On the Cusp of Kenya


             I am departing to live in the slums of Nairobi, Kenya for three months for an international volunteer program called Beyond Borders. This will easily be the biggest change of my life and right now I am teetering on the edge, about to dive head first in. A lot of preparation has gone into this trip, as it has to making any big step in life.  A lot of people had to provide support for me to get here and I leaned on friends, family, my fellow thirteen students on similar trips to Uganda, India, Ukraine and Dominican Republic, professors and total strangers that talked to me, wished me good luck and vanished into the woodwork. I am anxious and excited before going, but I know I am only prepared because I have this support.

            I will be working in the slums of Nairobi called Mathare and Kariobangi. These are the second and third largest slums in Nairobi, characterized for their poor infrastructure, poor water quality and lack of security and privacy. My whole entire life I have lived in suburbs, in a house that could likely fit ten Mathare dwellings. This is partly why I am so anxious because of the fear of the unknown. I have read books, talked to people that have experienced slums, and watched movies that show their struggles in depth, but I still have no idea what slums will be like until I am there. Overall, I just see my worldview changing in ways I cannot imagine right now.

I anticipate this trip being a time of great personal growth because of how much I see my world view changing. No matter where I go, I will see poverty on a scale that I would be very unlikely to see anywhere in Canada. I think Joseph Schumpeter’s term creative destruction is very applicable because of the changes I will undergo in Kenya. Joseph Schumpeter was an Austrian economist that moved to the United States in 1932 to escape the Nazism in Germany where he had been teaching. He coined the term creative destruction after Karl Marx’s use of the term in describing how healthy economies would nonetheless encounter times where great amounts of change was underway and through the destruction of established systems came new innovation and thinking. Essentially like the phoenix, a period of destruction would cause new ideas to be accepted into society. Nazism might be a good example of this because after the end of World War One and the amount of financial hardship that Germany endured during the 1930’s came the fascist Nazi movement. Creative destruction can be positive or negative, depending on what is destroyed and why it is. I see myself undergoing a change that leads to positive personal development on Beyond Borders, and indeed I already have. Every year, every month, every day should be a moment of growth and this summer will reflect this attitude.

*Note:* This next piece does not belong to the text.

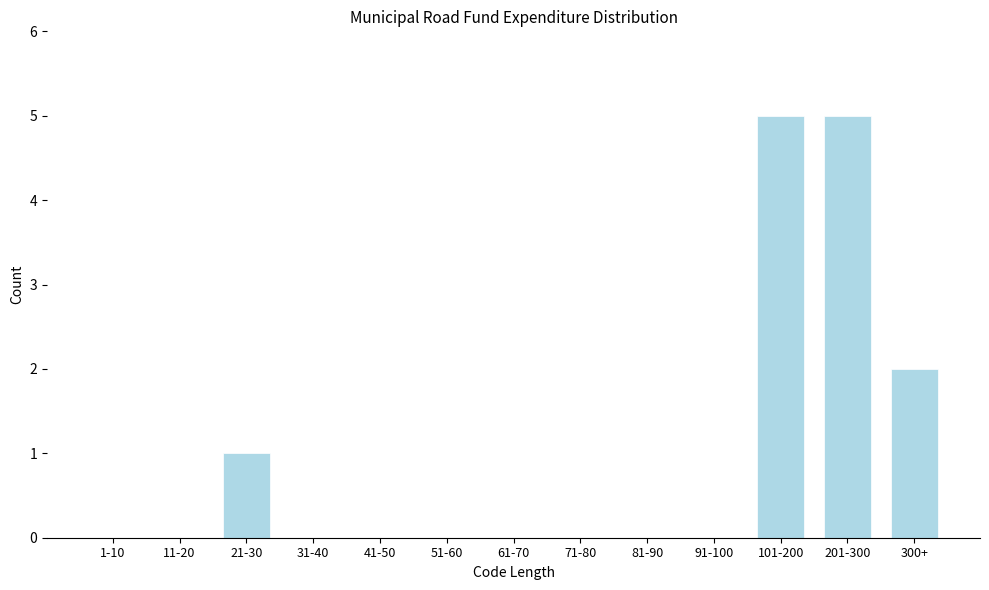

Reading left to right, what are all the values shown in this chart?

1-10=0	11-20=0	21-30=1	31-40=0	41-50=0	51-60=0	61-70=0	71-80=0	81-90=0	91-100=0	101-200=5	201-300=5	300+=2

I will be learning a lot overseas and I think I will be greatly changed because of it. Ideas I might have had in the past will die to be replaced by a global view of the world that will not shove problems that we create in the developed world under the rug, so to speak. That is the outlook I see myself having when I come back, but I will only know when it is over. While I am over in Kenya, I will undergo creative destruction that will give me a new worldview when I get back. I look forward to sharing these changes throughout the summer.